● Extract:
_ _ _

Calcium and Phosphorus

Median serum total calcium concentration was 10.8 mg/dL (range, 8.1–13.0 mg/dL). It was within reference range (9.3–11.6 mg/dL) for 31 CKD dogs, low in 1 dog, and high in 5 dogs. Median serum ionized calcium concentration was 5.31 mg/dL (range, 4.03–6.02 mg/dL). Serum ionized calcium concentrations were within reference range (4.9–5.8 mg/dL) in 32 CKD dogs, low in 4 dogs and high in 1 dog.

Median serum phosphorus concentration in CKD dogs was 4.3 mg/dL (range, 1.6–14.4 mg/dL). A recent expert panel suggested that maintenance of serum phosphate concentrations within the following ranges is optimal management for dogs with CKD: 2.5–4.5 mg/dL for dogs with stages 1 and 2 CKD, 2.5–5.0 mg/dL for stage 3, and 2.5–6.0 mg/dL for stage 4.5 Based on these recommendations, 3 of 10 stage 1 CKD dogs were hypophosphatemic and 7 of 10 were normophosphatemic. Of stage 2 CKD dogs, 1 of 9 was hypophosphatemic, 6 of 9 were normophosphatemic, and 2 of 9 were hyperphosphatemic. Of stage 3 CKD dogs, 7 of 12 were normophosphatemic, and 5 of 12 were hyperphosphatemic. Of stage 4 CKD dogs, 1 of 6 was normophosphatemic and 5 of 6 were hyperphosphatemic.

Serum CPP were determined. Median CPP for CKD dogs was 39.3 (range, 27.0–60.5 mg2/dL2). Nine dogs had CPP > 70 mg2/dL2. Of those dogs, stage 2 (n = 1), stage 3 (n = 3), and stage 4 (n = 5) CKD were represented. Serum CPP was negatively correlated with all vitamin D metabolites (Table 2; P < .001). Serum CPP was positively correlated with creatinine, PTH, and FGF‐23 (P < .001).

Table 2

Pearson correlations (r) between vitamin D metabolites and other parameters

Variable	25(OH)D	1,25(OH)2D	24,25(OH)2D
Creatinine	−0.49^	−0.60#	−0.60#
Phosphorus	−0.55#	−0.61#	−0.55#
PTH	−0.42^	−0.50^	−0.48^
FGF‐23	−0.39^	−0.64#	−0.55#
Total calcium	0.33*
Ionized calcium	0.33*
Calcium × phosphorus product (CPP)	−0.43^	−0.49#	−0.49#

*P < .05; ^P < .01; # P < 0.001.

_ _ _

● Work item: Transcribe the passage on calcium and phosphorus in CKD dogs, starting at "Median serum total" and ending at "high in 1 dog.". The lines have no role in this work.

● Stored data:

_ _ _

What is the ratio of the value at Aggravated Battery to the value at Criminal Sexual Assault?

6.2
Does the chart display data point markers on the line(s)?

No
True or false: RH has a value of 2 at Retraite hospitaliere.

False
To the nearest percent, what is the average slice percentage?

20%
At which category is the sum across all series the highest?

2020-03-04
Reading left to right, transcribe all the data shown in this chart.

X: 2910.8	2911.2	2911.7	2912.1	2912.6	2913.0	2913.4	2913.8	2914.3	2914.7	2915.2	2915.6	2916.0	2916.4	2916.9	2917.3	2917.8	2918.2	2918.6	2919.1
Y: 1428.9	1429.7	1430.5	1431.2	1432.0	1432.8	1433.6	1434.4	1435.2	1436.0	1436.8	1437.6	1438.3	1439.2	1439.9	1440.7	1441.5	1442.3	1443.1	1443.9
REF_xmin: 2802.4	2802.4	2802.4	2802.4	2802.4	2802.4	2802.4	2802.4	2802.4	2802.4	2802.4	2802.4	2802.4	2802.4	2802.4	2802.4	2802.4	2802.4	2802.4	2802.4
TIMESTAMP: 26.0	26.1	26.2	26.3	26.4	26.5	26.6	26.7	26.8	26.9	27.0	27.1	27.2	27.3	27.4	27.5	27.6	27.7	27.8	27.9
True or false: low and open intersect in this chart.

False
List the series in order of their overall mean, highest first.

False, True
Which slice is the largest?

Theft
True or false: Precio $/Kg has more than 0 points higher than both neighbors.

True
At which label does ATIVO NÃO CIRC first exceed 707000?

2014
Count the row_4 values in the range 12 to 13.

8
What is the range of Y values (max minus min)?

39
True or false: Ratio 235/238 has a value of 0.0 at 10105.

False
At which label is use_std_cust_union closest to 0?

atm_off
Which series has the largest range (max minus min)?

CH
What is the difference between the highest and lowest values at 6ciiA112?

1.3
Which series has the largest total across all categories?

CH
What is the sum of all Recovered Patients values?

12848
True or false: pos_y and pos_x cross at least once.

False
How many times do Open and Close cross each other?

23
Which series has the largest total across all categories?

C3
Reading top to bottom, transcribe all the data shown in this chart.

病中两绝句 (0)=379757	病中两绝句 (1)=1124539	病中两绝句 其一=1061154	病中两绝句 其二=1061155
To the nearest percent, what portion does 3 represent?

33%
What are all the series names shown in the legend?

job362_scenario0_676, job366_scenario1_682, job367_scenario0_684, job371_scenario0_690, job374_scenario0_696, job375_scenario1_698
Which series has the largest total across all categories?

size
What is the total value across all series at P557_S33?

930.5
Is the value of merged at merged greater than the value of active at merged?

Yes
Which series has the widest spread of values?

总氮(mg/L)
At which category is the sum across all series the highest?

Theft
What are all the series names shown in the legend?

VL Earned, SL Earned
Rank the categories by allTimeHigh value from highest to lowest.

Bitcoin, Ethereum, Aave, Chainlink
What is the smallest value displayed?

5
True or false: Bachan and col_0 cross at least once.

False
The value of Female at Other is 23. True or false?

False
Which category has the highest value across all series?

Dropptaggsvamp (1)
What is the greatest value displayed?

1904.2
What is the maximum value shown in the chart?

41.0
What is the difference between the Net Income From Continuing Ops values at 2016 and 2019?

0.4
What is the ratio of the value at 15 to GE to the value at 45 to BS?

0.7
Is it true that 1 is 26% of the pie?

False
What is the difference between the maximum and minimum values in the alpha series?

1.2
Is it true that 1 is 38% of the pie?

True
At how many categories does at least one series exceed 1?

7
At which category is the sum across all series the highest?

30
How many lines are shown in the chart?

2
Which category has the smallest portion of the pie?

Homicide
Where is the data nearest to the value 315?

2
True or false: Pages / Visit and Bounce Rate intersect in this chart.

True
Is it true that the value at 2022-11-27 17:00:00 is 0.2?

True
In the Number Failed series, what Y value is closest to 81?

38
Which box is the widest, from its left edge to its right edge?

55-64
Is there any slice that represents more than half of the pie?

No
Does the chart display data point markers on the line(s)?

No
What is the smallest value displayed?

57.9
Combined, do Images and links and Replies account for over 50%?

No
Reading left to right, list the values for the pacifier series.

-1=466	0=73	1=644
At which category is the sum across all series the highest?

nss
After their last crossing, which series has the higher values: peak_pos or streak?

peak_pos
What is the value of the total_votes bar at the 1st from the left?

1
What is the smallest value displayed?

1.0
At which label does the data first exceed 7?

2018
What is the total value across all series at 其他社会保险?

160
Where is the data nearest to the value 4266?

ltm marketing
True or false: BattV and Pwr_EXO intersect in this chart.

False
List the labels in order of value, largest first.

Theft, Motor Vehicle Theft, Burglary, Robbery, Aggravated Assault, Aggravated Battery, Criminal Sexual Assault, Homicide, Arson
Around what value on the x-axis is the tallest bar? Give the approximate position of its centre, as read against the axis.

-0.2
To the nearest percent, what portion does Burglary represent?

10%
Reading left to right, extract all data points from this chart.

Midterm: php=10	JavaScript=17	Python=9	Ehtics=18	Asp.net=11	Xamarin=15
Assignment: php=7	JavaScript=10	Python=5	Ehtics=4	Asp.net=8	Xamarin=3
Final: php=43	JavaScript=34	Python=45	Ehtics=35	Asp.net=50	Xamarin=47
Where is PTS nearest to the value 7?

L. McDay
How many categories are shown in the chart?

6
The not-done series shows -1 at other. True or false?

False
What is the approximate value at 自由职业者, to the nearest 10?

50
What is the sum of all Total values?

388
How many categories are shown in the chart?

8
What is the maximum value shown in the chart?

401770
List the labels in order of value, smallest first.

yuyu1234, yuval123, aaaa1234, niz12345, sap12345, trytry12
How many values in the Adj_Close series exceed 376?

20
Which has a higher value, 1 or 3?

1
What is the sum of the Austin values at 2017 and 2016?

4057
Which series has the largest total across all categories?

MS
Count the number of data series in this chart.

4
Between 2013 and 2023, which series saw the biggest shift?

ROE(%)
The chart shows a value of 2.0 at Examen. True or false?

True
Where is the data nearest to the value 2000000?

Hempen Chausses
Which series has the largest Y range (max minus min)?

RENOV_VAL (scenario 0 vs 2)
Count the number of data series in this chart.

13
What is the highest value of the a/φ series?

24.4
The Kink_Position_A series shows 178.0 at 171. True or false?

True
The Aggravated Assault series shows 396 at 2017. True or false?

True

_ _ _

● Finished exercise:
Median serum total calcium concentration was 10.8 mg/dL (range, 8.1–13.0 mg/dL). It was within reference range (9.3–11.6 mg/dL) for 31 CKD dogs, low in 1 dog, and high in 5 dogs. Median serum ionized calcium concentration was 5.31 mg/dL (range, 4.03–6.02 mg/dL). Serum ionized calcium concentrations were within reference range (4.9–5.8 mg/dL) in 32 CKD dogs, low in 4 dogs and high in 1 dog.